* **What is being asked**: Output the lines of the listing starting at the one containing "It can be found in the Quiz" and ending at the one containing "- ### **Contact Form**" as a JSON list of strings, one string per line, leaving out blank lines.

(Excerpts from a dataset)
***
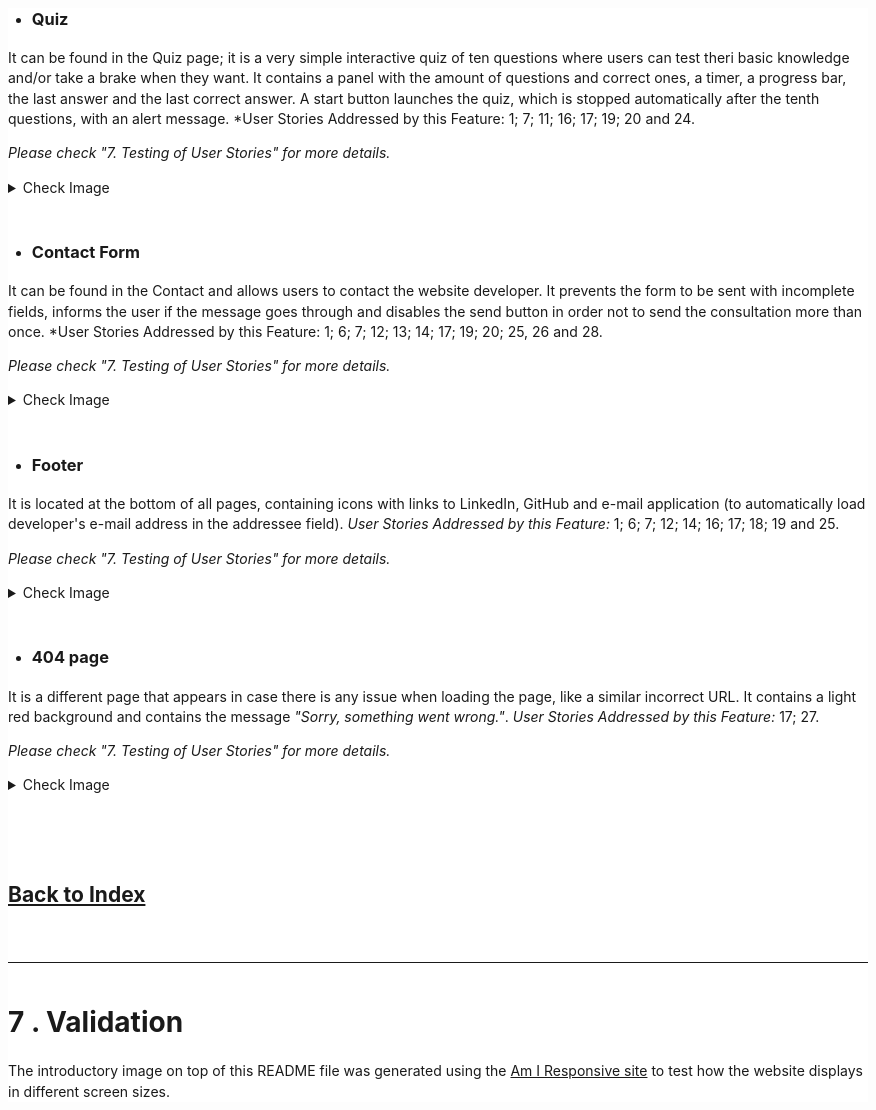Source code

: - ### **Quiz**

It can be found in the Quiz page; it is a very simple interactive quiz of ten questions where users can test theri basic knowledge and/or take a brake when they want. It contains a panel with the amount of questions and correct ones, a timer, a progress bar, the last answer and the last correct answer. A start button launches the quiz, which is stopped automatically after the tenth questions, with an alert message.
*User Stories Addressed by this Feature: 1; 7; 11; 16; 17; 19; 20 and 24.

*Please check "7. Testing of User Stories" for more details.*
<details><summary>Check Image</summary></details>
<br>


- ### **Contact Form**

It can be found in the Contact and allows users to contact the website developer. It prevents the form to be sent with incomplete fields, informs the user if the message goes through and disables the send button in order not to send the consultation more than once.
*User Stories Addressed by this Feature: 1; 6; 7; 12; 13; 14; 17; 19; 20; 25, 26 and 28.

*Please check "7. Testing of User Stories" for more details.*
<details><summary>Check Image</summary></details>
<br>

- ### **Footer**

It is located at the bottom of all pages, containing icons with links to LinkedIn, GitHub and e-mail application (to automatically load developer's e-mail address in the addressee field).
*User Stories Addressed by this Feature:* 1; 6; 7; 12; 14; 16; 17; 18; 19 and 25.

*Please check "7. Testing of User Stories" for more details.*
<details><summary>Check Image</summary></details>
<br>


- ### **404 page**

It is a different page that appears in case there is any issue when loading the page, like a similar incorrect URL. It contains a light red background and contains the message *"Sorry, something went wrong."*.
*User Stories Addressed by this Feature:* 17; 27.

*Please check "7. Testing of User Stories" for more details.*
<details><summary>Check Image</summary></details>

<br><br>
## [Back to Index](#index)
<br>

___
# **7 . Validation**

The introductory image on top of this README file was generated using the [Am I Responsive site](http://ami.responsivedesign.is/?url=https%3A%2F%2Fcsc7.github.io%2FPP1_CI_TGC) to test how the website displays in different screen sizes.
***
* **Output for this exercise**:
[
  "It can be found in the Quiz page; it is a very simple interactive quiz of ten questions where users can test theri basic knowledge and/or take a brake when they want. It contains a panel with the amount of questions and correct ones, a timer, a progress bar, the last answer and the last correct answer. A start button launches the quiz, which is stopped automatically after the tenth questions, with an alert message.",
  "*User Stories Addressed by this Feature: 1; 7; 11; 16; 17; 19; 20 and 24.",
  "*Please check \"7. Testing of User Stories\" for more details.*",
  "<details><summary>Check Image</summary></details>",
  "<br>",
  "- ### **Contact Form**"
]